Wednesday, April 27, 2011

Natural Disasters

If the bodies are not found and identified and their families given the peace of knowing, the festering lack of closure will take its toll. The government will forever face the quiet condemnation of the masses, that it made too little effort to act decisively when action was required.

As it is, over a month after the crippling earthquake and tsunami devastated Japan and left its population in a state of collective shock, and its industry enfeebled, it is too late.

Bodies of the drowned have been washed too far out for recovery. The dead, lying under deep layers upon layers of quake-destroyed buildings are steadily decaying and too few have been recovered, despite the tasking of 25,000 Japanese troops dispatched in recovery efforts at the worst scenes of disaster. There are 74 schoolchildren missing at an elementary school.

The official tally is 14,340 people killed in the triple disaster. With 11,889 officially missing. Not yet accounted for, but missing. It is those 11,889 whose bodies are being sought for recovery, accounting and burial. It is the government's responsibility to attempt to see that this is done. It is a government being accountable past a disaster it could not cope with.

Poking about in the twisted wreckage of what were once municipal buildings, shopping emporiums, schools, apartments and devastated homes is proving to be a monumental and dangerous task. Aircraft and ships, police, coast guard officers, all engaged in a large sweep for the possible location and discovery of bodies offshore. Fewer than 500 found, thus far.

And there's another dimension of tragedy as well, as once-productive farmland, now abandoned as a result of a government-ordered nuclear-evacuation zone. Farm animals deserted, left to slowly perish, unable to fend for themselves as domesticated and incapable of looking to their own needs.

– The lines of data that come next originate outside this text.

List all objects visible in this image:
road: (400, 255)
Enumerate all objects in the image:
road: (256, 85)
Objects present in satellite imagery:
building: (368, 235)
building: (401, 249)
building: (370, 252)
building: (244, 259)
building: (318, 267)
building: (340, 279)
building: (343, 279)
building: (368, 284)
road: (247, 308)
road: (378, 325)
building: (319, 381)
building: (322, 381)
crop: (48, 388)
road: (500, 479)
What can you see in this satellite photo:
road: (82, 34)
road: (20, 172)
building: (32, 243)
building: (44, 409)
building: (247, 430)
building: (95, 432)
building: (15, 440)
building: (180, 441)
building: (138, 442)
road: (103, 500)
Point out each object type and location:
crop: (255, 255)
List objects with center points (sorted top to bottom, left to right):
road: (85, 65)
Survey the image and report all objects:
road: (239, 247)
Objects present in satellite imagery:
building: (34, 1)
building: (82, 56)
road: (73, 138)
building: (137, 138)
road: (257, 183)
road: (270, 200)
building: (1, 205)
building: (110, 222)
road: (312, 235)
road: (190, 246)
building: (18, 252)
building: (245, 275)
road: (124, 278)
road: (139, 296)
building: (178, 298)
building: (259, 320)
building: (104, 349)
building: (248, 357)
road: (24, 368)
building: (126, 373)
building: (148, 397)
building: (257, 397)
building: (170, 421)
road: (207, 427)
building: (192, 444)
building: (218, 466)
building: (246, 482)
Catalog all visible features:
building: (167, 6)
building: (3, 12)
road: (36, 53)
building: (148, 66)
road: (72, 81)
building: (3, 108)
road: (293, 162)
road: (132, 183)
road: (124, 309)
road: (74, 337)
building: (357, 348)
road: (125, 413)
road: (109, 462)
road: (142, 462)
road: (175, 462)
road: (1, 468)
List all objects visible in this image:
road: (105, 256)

The evacuation zone encompasses 370 farms.

On those farms were four thousand cattle, thirty-thousand pigs, and six-hundred-thirty-thousand poultry. The Japanese who once proudly practised animal husbandry and farmed their acreage, are no longer there, but elsewhere, fearing for their health and mourning their lost livelihoods. Veterinarians have been dispatched to evaluate the situation, the dead animals.

The surrounding air, soil and ocean have been contaminated by radiation from the nuclear plant at Fukushima. Regional farm production has been banned. Automobile manufacturers have been unable to start up and regularize their production lines resulting in a shortage of parts and overall production shortfalls.

People are desperately concerned about the continued spread of radiation, of an increased evacuation zone. Farmers who have lost their livelihoods and sometimes family members are in utter despair. Some have committed suicide. And Japanese health authorities anticipate a rising wave of grief and anguish contributing to greater numbers of suicides.

This is a country in which pride and honour contribute to viewing suicide as a solution, the ultimate act of humble contrition. For those whose livelihoods have disappeared and who can see no future for themselves, the benefits of an insurance policy paid may assist their families if their suicides can be attributed to natural causes.

Which, in effect, they most certainly can be.